Austin photographer's giant portraits honor female essential workers

Austin photographer Sarah Wilson is honoring women who are essential workers by creating giant portraits of them and posting each one throughout the city. The portraits are meant to highlight those who've risked their lives to keep the community safe and healthy during the pandemic.

The 20-foot-tall wheatpaste photographs can be found scattered around the city. Wilson says, "It's several large pieces of paper that are puzzle pieces and put together on the wall and then adhered with basically wallpaper paste." 

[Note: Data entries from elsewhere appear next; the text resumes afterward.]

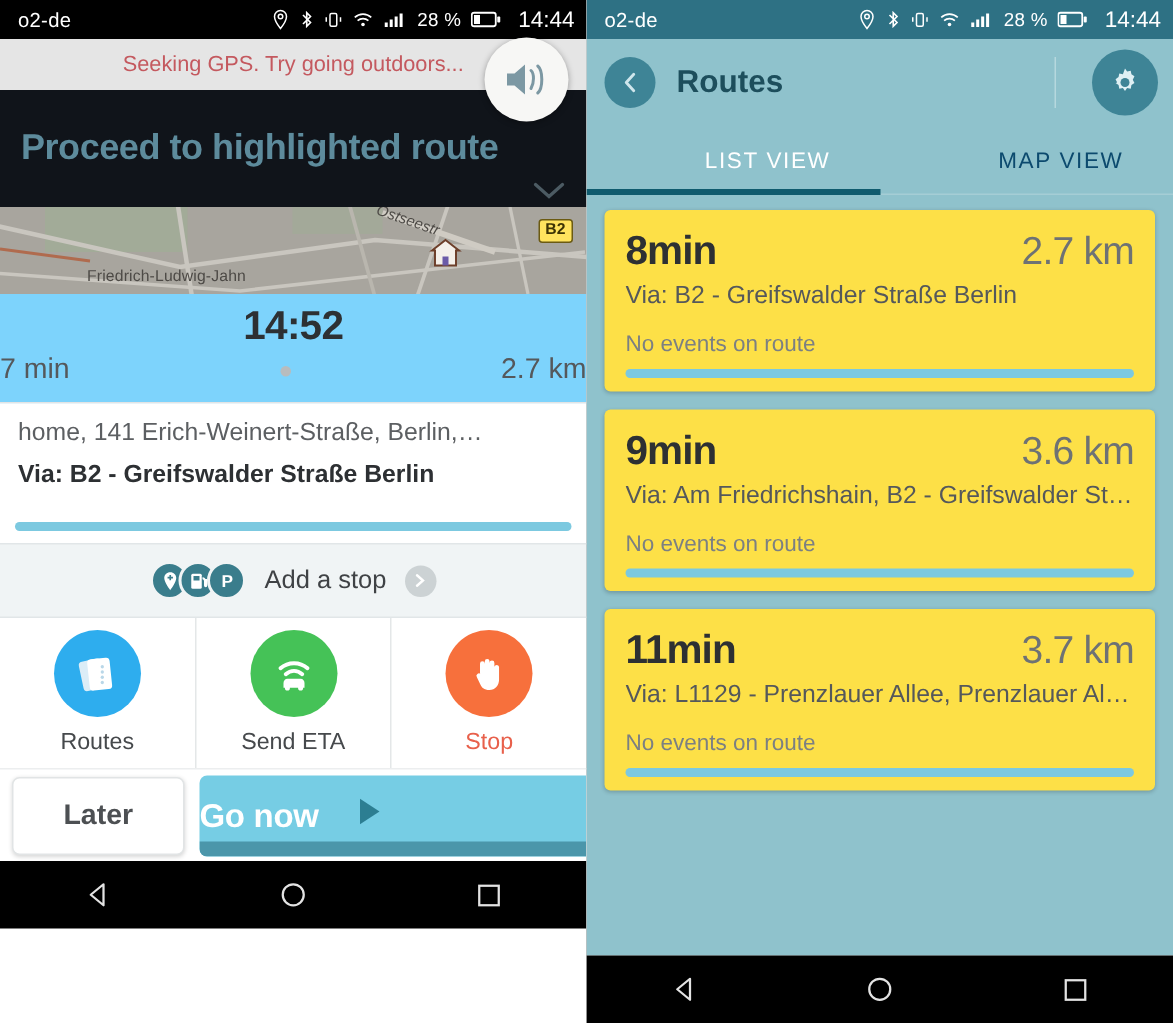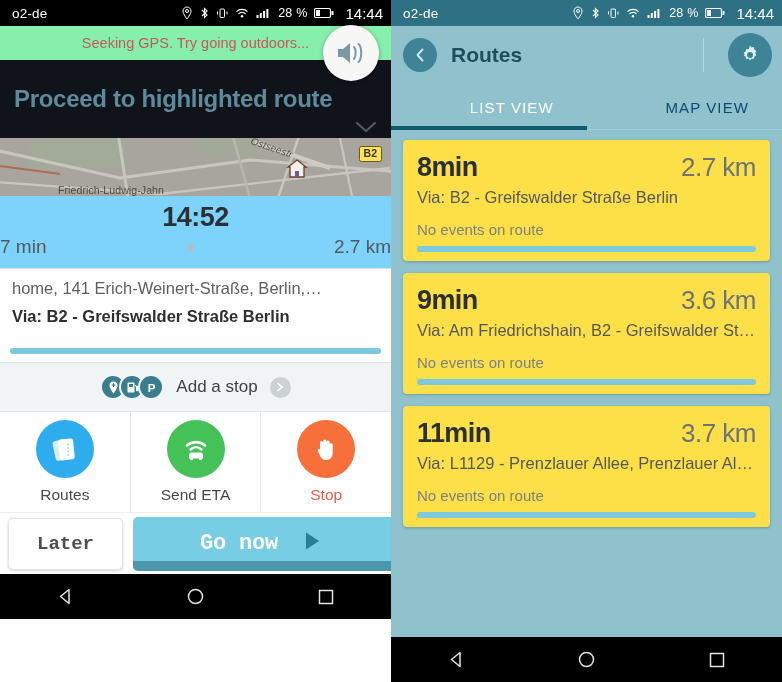--- a/index.html
+++ b/index.html
@@ -29,7 +29,7 @@
 
   
   .gps-banner {
-    background: #86efac; height: 34px; display: flex; align-items: center;
+    background: #e5e5e5; height: 34px; display: flex; align-items: center;
     justify-content: center; color: #c4595f; font-size: 14.5px; font-weight: 400;
   }
   .instr {

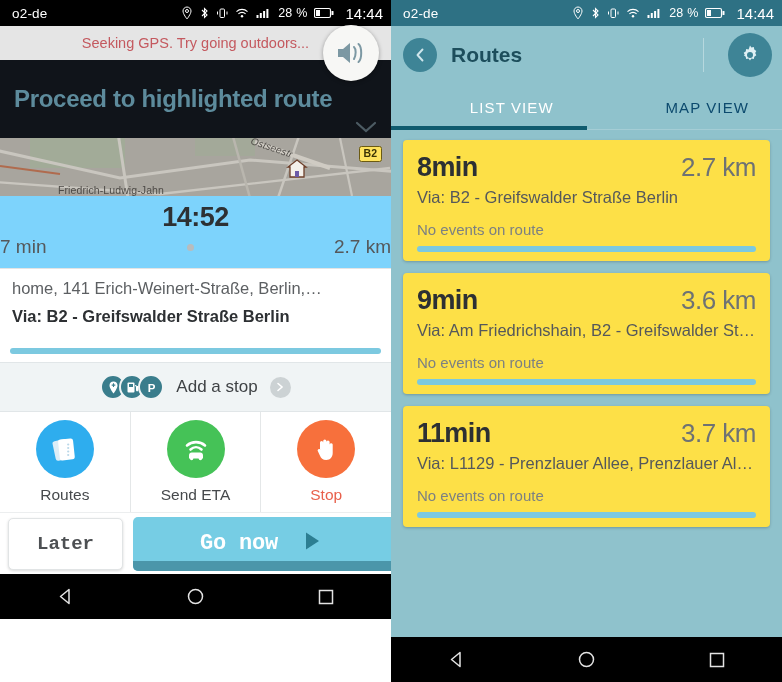--- a/index.html
+++ b/index.html
@@ -232,7 +232,7 @@
         <path d="M255 4 L330 30" stroke="#cfcbc3" stroke-width="4" fill="none"></path>
         <path d="M340 0 L352 58" stroke="#c9c6bf" stroke-width="2.2" fill="none"></path>
       </svg>
-      <span class="map-label" style="left:58px; top:46px;text-align:right;">Friedrich-Ludwig-Jahn</span>
+      <span class="map-label" style="left:58px; top:40px;text-align:right;">Friedrich-Ludwig-Jahn</span>
       <span class="map-label" style="left:250px; top:4px; transform:rotate(19deg); font-style:italic; font-size:10px;">Ostseestr</span>
       <span class="shield">B2</span>
       <svg width="22" height="22" viewBox="0 0 22 22" style="position:absolute;left:286px;top:20px;">

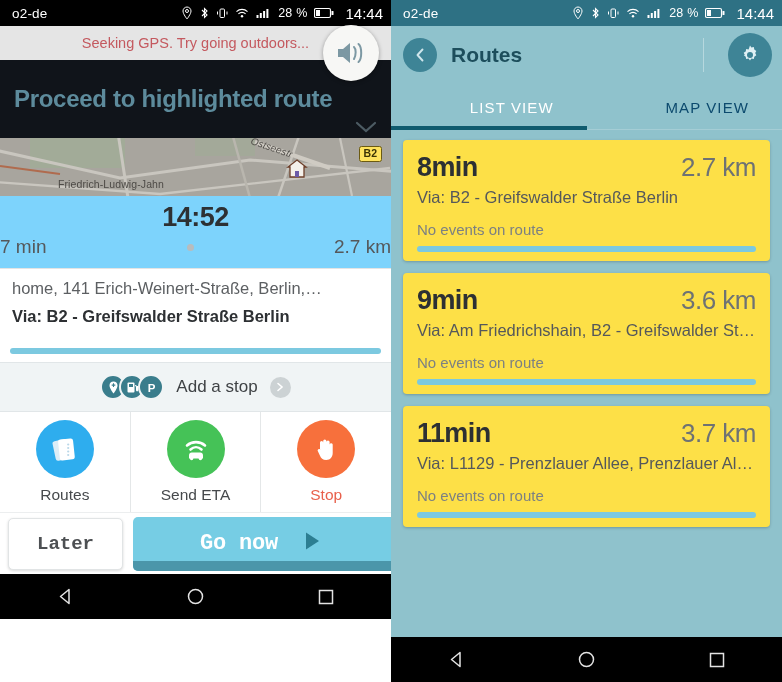--- a/index.html
+++ b/index.html
@@ -111,7 +111,7 @@
 
   .bottombar {
     height: 62px; background: #fff; display: flex; align-items: center;
-    padding: 0 0 0 8px; gap: 10px; border-top: 1px solid #eceeef; font-family: Liberation Mono, monospace;
+    padding: 0 0 0 8px; gap: 10px; border-top: 1px solid #eceeef;
   }
   .later-btn {
     width: 115px; height: 52px; border-radius: 5px; background: #fff;

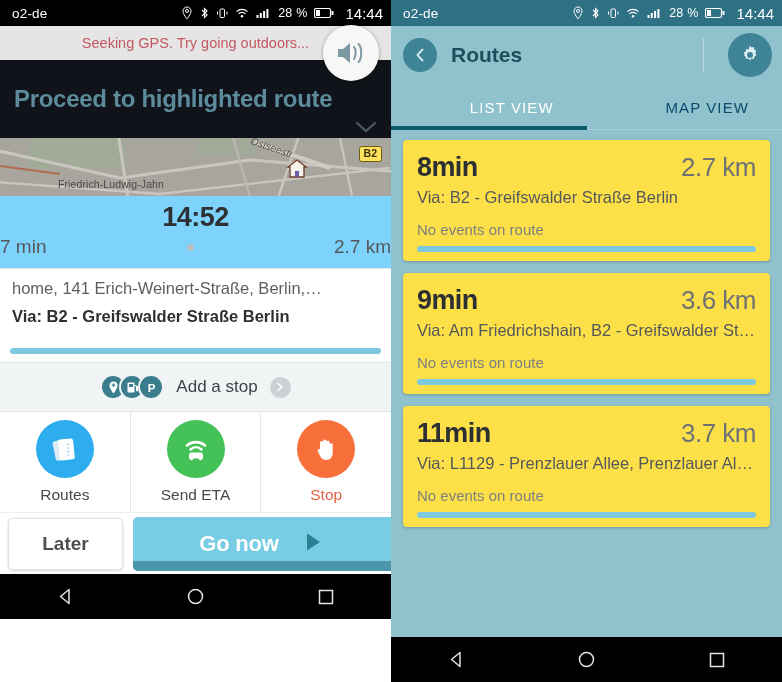--- a/index.html
+++ b/index.html
@@ -121,7 +121,7 @@
   }
   .gonow-btn {
     flex: 1; height: 54px; border-radius: 5px 0 0 5px; background: #76cde4;
-    position: relative; display: flex; align-items: center; justify-content: center;
+    position: relative; display: flex; align-items: center; 
     gap: 22px; overflow: hidden;
   }
   .gonow-label { font-size: 22px; font-weight: 700; color: #fff; letter-spacing: -.2px; }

"I wanted the enormity of these images to reflect the respect that I have for the work that these women are doing to help our community stay safe and strong," Wilson adds.


Each one of the portraits is of a real woman working as an essential worker in Austin

Wilson says she got the idea to honor the women at the very beginning of the pandemic. "I was thinking about all the other people, all of the other women who were deemed essential workers, and just the amount of risk that they were taking on a daily basis," Wilson says.

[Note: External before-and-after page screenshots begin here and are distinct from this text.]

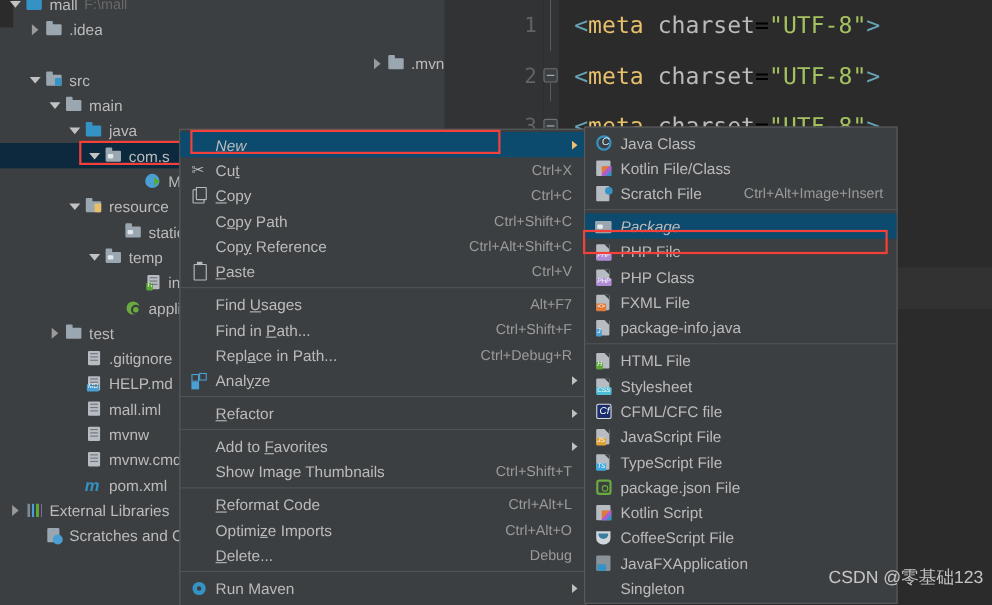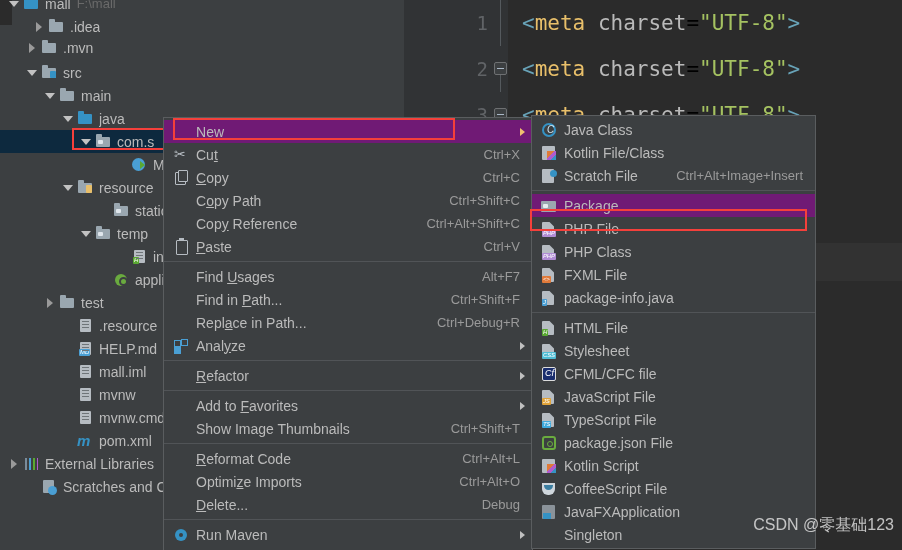--- a/index.html
+++ b/index.html
@@ -240,7 +240,7 @@
           <span class="lbl">mall</span>
           <span class="path-lbl">F:\mall</span>
         </div>
-        <div class="row" style="top: 15px; margin-left: 7px;">
+        <div class="row" style="top: 15px;">
           <div style="width: 26px; flex: 0 0 26px;"></div>
           <div class="twisty tw-right"></div>
           <div class="ico ic-folder"></div>

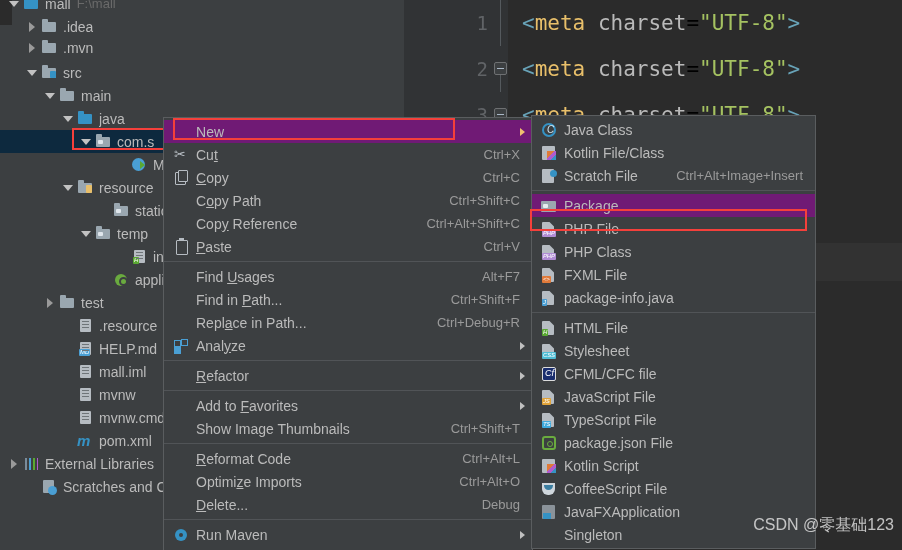--- a/index.html
+++ b/index.html
@@ -246,7 +246,7 @@
           <div class="ico ic-folder"></div>
           <span class="lbl">.idea</span>
         </div>
-        <div class="row" style="top: 36px;">
+        <div class="row" style="top: 46px; justify-content: flex-end;">
           <div style="width: 26px; flex: 0 0 26px;"></div>
           <div class="twisty tw-right"></div>
           <div class="ico ic-folder"></div>

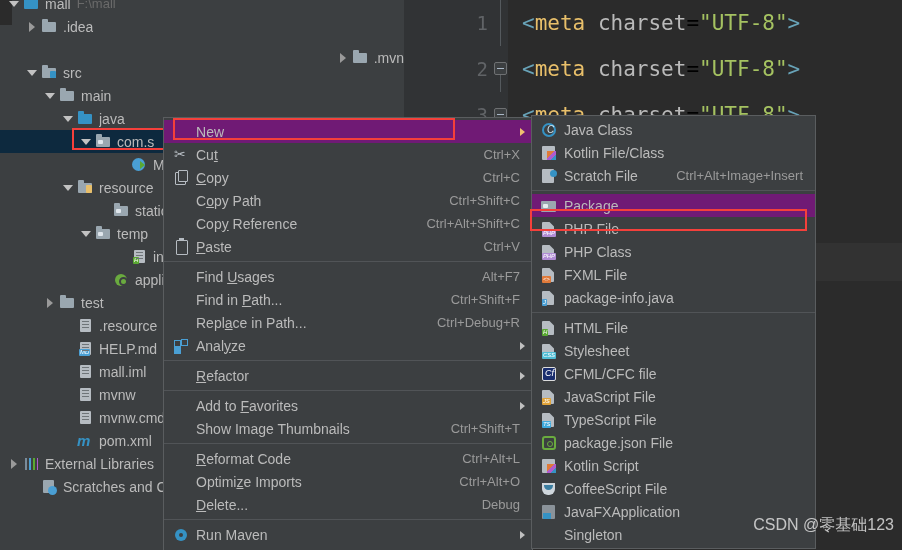--- a/index.html
+++ b/index.html
@@ -137,7 +137,7 @@
     position: relative; height: 23px; display: flex; align-items: center;
     padding-left: 8px; white-space: nowrap;
   }
-  .mitem.hl { background: #701a75; }
+  .mitem.hl { background: #0c4a6e; font-style: italic; }
   .mitem .mic { width: 18px; flex: 0 0 18px; position: relative; height: 16px; margin-right: 6px; }
   .mitem .mtxt { flex: 1 1 auto; }
   .mitem .mkey { color: #9a9a9a; font-size: 13px; padding-right: 12px; }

One of the workers featured is Keyanna who works for Community Care and is an Austin Community College nursing student. Keyanna says that it's an honor to be able to do something that she loves to do and have it put out there for people to see.

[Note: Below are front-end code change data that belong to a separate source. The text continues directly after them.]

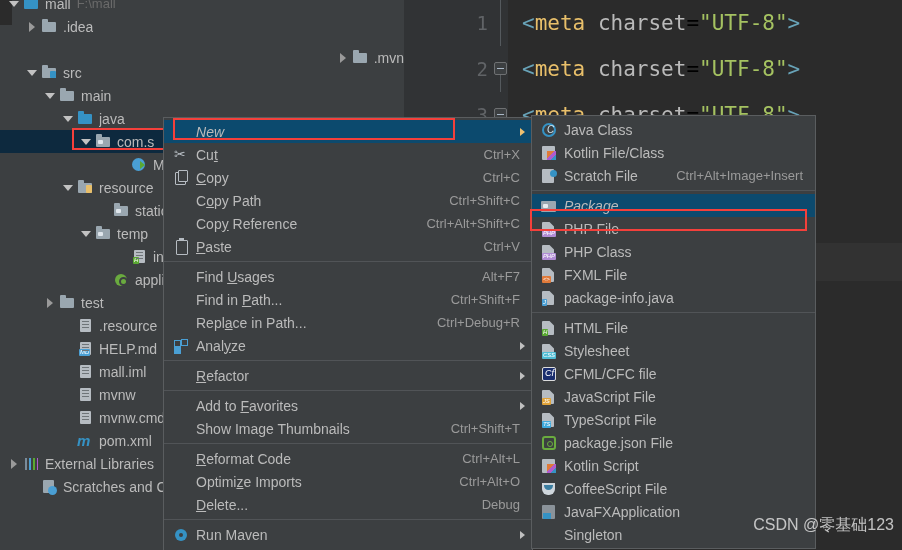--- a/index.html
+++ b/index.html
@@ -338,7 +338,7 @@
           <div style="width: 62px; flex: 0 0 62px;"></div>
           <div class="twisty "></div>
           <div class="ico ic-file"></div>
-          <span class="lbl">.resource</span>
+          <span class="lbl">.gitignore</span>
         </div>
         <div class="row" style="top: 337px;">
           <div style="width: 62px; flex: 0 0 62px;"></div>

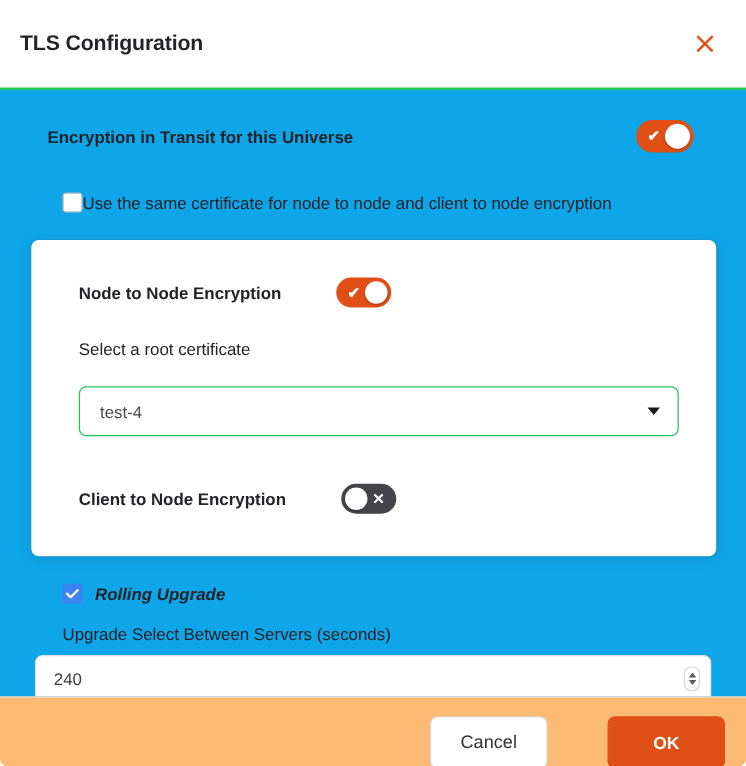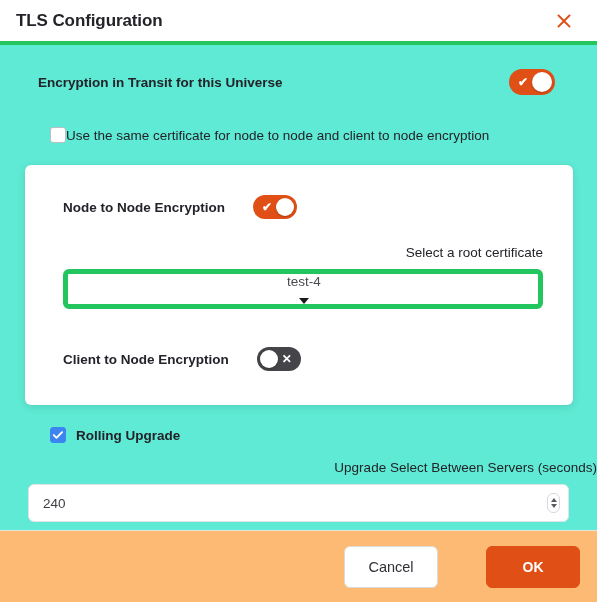--- a/index.html
+++ b/index.html
@@ -23,13 +23,13 @@
 
   
   .modal-header {
-    height: 45px;
+    height: 72px;
     box-sizing: border-box;
     display: flex;
     align-items: center;
     justify-content: space-between;
     padding: 0 20px 0 16px;
-    border-bottom: 4px solid #22c55e;
+    border-bottom: 2px solid #22c55e;
   }
   .modal-title {
     font-size: 17px;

Wilson says she's photographed 15 essential women workers from healthcare employees to teachers and even an embalmer. She says she plans to create large scaled portraits of all the women she's photographed and has done eight so far.

"Sometimes, these women are in jobs that are kind of overlooked. And I just wanted them to stand out so the public could see them in their everyday lives," Wilson says. "I'm hoping that these large-scale portraits can help people remember that and keep them in their thoughts."